PAGE EXCERPT below:
45 months…

…is the recommended sentence for this American soldier who murdered the Iraqi police officer he was working with.

Can you imagine the kind of sentence he’d receive if he ‘d murdered a beautiful white woman? 45 months — less than twofour years –would look like a holiday. Scott Peterson is up for execution!

My heart really does go out to all Americans serving in Iraq under unimaginable pressures. But at a time when we are kidnapping people in foreign countries just because maybe their name appears on some list and effectively ending their lives, this sure seems like a mighty gentle punishment for premeditated murder. Let’s all face it: white lives are worth a lot more than brown one (or yellow or black ones). It sounds like a gross miscarriage of justice.

The Discussion: 22 Comments

Actually just under four years, but still laughable. Iraqi lives don’t figure into the equation. Not really. They never have.

On the other hand, it’s hard to see from the article exactly what happened here. It doesn’t sound like premeditated murder so much as a paranoid freakout. Not that this shouldn’t be punished, but it throws some gray into the situation.

July 25, 2005 @ 6:49 pm | Comment

Richard,

I think you are pandering to someone here. To say:

Let’s all face it: white lives are worth a lot more than brown one (or yellow or black ones).
End of PAGE EXCERPT.
### PROMPT 1
In the post on the 45-month sentence, whose case does the writer point to as a contrast, and what is that person facing?
### PROMPT 2
Do these statements agree with the post on the 45-month sentence? Answer yes or no for each, quoting the words that decide it. (a) The soldier killed an Iraqi police officer he had been working with. (b) The first commenter thinks the article shows the killing was clearly premeditated. (c) The discussion has 22 comments.
### PROMPT 3
Pick up the post on the 45-month sentence after its last line and write what comes next.
SUPPLIED MATERIAL below:
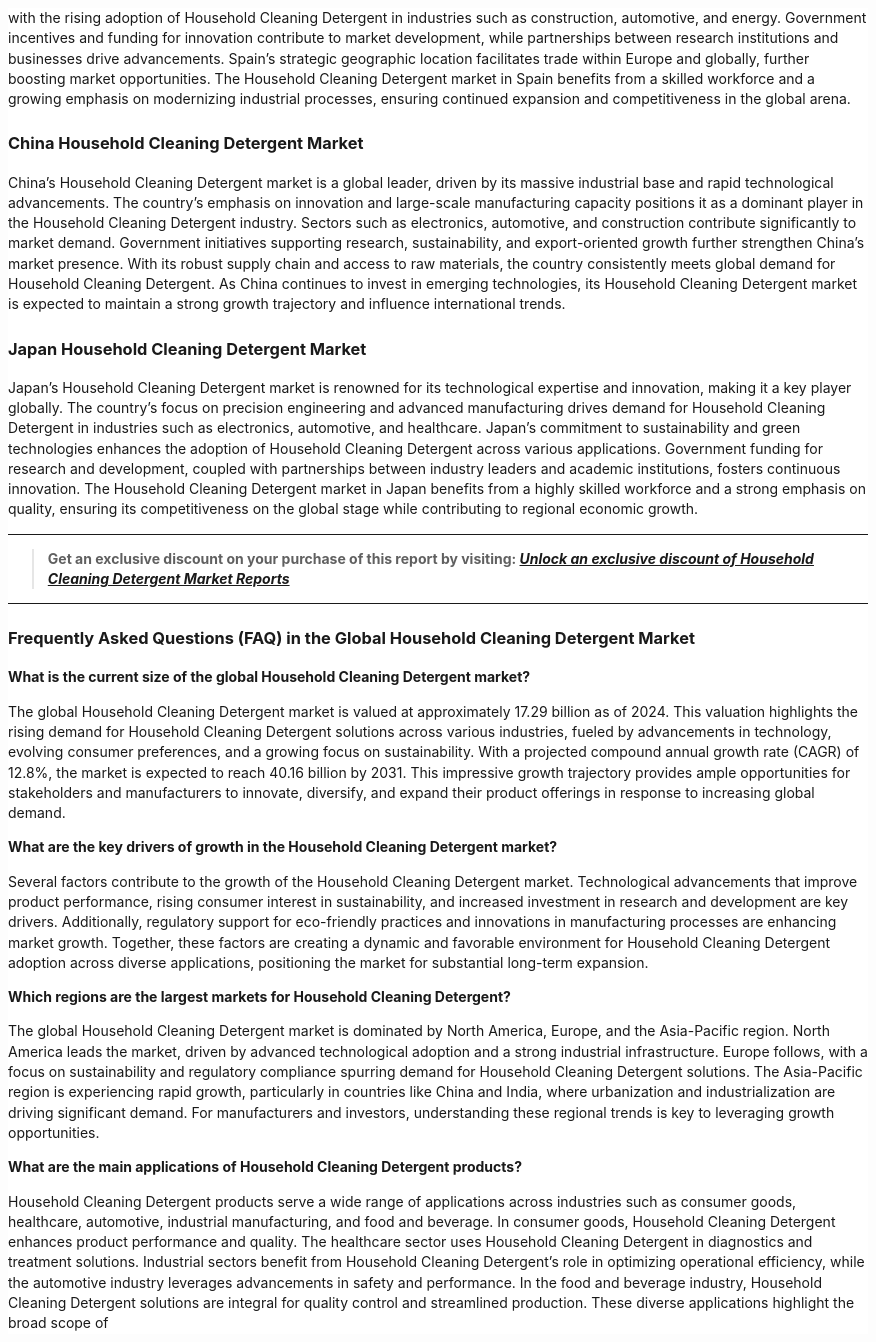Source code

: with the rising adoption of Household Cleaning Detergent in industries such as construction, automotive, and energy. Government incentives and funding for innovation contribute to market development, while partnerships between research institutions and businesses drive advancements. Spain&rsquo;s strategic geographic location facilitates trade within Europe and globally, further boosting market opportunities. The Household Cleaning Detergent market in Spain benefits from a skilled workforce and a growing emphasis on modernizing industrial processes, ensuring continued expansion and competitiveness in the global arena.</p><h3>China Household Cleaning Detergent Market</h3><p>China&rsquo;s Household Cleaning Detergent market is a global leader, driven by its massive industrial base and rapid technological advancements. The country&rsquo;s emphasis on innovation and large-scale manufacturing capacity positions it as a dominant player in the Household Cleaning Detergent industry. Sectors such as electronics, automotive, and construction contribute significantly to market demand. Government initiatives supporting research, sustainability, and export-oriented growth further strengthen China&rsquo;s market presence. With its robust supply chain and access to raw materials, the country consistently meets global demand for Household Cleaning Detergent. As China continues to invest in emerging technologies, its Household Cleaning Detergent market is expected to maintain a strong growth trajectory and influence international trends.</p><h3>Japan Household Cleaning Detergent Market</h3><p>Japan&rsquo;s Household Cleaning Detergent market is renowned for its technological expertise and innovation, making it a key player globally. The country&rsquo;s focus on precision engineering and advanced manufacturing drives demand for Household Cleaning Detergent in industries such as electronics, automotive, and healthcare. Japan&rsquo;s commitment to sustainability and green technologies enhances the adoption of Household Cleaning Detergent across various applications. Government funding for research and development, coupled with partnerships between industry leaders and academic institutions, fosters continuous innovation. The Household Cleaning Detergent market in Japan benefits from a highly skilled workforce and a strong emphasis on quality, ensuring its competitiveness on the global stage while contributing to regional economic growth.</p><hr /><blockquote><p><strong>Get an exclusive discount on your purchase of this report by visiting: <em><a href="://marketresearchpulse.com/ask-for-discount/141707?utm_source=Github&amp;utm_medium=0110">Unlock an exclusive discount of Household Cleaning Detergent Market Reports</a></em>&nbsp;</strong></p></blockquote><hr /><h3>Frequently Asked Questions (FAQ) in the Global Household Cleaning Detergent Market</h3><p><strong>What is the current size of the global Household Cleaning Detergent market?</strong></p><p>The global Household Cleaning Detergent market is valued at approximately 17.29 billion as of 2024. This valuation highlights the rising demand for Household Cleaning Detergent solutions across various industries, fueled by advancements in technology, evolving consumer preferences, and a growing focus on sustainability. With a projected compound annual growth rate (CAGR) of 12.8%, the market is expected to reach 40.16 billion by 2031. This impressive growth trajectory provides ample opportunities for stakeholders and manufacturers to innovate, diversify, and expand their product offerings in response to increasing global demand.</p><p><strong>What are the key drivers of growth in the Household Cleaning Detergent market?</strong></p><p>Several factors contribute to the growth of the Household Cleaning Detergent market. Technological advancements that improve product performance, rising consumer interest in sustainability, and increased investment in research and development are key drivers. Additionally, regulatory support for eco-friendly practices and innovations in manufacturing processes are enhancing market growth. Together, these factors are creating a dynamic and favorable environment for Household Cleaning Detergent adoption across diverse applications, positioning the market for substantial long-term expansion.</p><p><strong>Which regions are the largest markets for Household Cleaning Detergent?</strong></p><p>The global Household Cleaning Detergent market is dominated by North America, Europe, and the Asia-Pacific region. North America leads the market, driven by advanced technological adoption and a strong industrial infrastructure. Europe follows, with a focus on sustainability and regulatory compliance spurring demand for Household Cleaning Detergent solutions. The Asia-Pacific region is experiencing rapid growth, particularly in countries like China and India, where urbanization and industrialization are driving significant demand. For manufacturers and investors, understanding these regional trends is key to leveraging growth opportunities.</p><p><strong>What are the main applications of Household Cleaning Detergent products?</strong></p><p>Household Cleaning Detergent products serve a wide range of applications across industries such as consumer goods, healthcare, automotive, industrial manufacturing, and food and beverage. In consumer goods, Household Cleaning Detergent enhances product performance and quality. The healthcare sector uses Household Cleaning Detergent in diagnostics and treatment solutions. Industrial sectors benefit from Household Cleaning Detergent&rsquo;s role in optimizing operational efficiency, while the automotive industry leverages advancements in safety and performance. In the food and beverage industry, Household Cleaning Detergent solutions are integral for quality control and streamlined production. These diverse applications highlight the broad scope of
End of SUPPLIED MATERIAL.
### FINAL ANSWER 1
Scott Peterson, who is up for execution.

### FINAL ANSWER 2
(a) Yes: "murdered the Iraqi police officer he was working with."
(b) No: "It doesn’t sound like premeditated murder so much as a paranoid freakout."
(c) Yes: "The Discussion: 22 Comments"

### FINAL ANSWER 3
That’s just complete nonsense. I’ve seen other people convicted of manslaughter given similar sentences in the States.

July 25, 2005 @ 6:52 pm | Comment

No, I’m really not pandering. I believe any American who murders an Iraqi will get a lesser sentence than if he murdered a white. This is nothing new. I was just thuinderstruck when I saw what he did and saw the probable sentence. Shocked. But not surprised.

July 25, 2005 @ 6:58 pm | Comment

Thanks will, sorry for the bad math – will correct!!

I’m posting and cooking dinner at the same time. Not good for accuracy.

July 25, 2005 @ 6:58 pm | Comment

Hmm, but what was that Iraqi cop doing pointing his rifle at him ? Is there an explanation on that ?

July 25, 2005 @ 10:00 pm | Comment

Also : “premeditated murder” ? The account didn’t sound like that to me …

July 25, 2005 @ 10:34 pm | Comment

A trainee pilot of a Marine jet clipped a ski-lift cable in the Alps during a training flight in 2000 and killed 20 people inside a gondola (presumably at least one was white, if not more). The pilot was acquitted of manslaughter.

July 25, 2005 @ 11:14 pm | Comment

Was that pilot tried by the US or by Italy?

A big question would be how the event occurred as to what sentence was given. Even though he was convicted of premeditated murder there could have been circmstances that would mitigate. I don’t know, so I can only surmise. This is not to say that the system will treat “whites” or Americans differently than outsiders.

July 25, 2005 @ 11:57 pm | Comment

He wasn’t convicted of “murder” at all much less “premeditated murder”. The judge dismissed murder charges on the grounds that the evidence did not support them. The soldier pleaded guilty to negligent homicide — i.e., he thought he was acting in self defence but was wrong — and was sentenced to 18 months in prison not 45 months. 45 months was the sentence requested by the military prosecutor.

The story is here: http://tinyurl.com/aw9c3

July 26, 2005 @ 12:35 am | Comment

could a kind soul copy and paste it here for the poor people locked in China ?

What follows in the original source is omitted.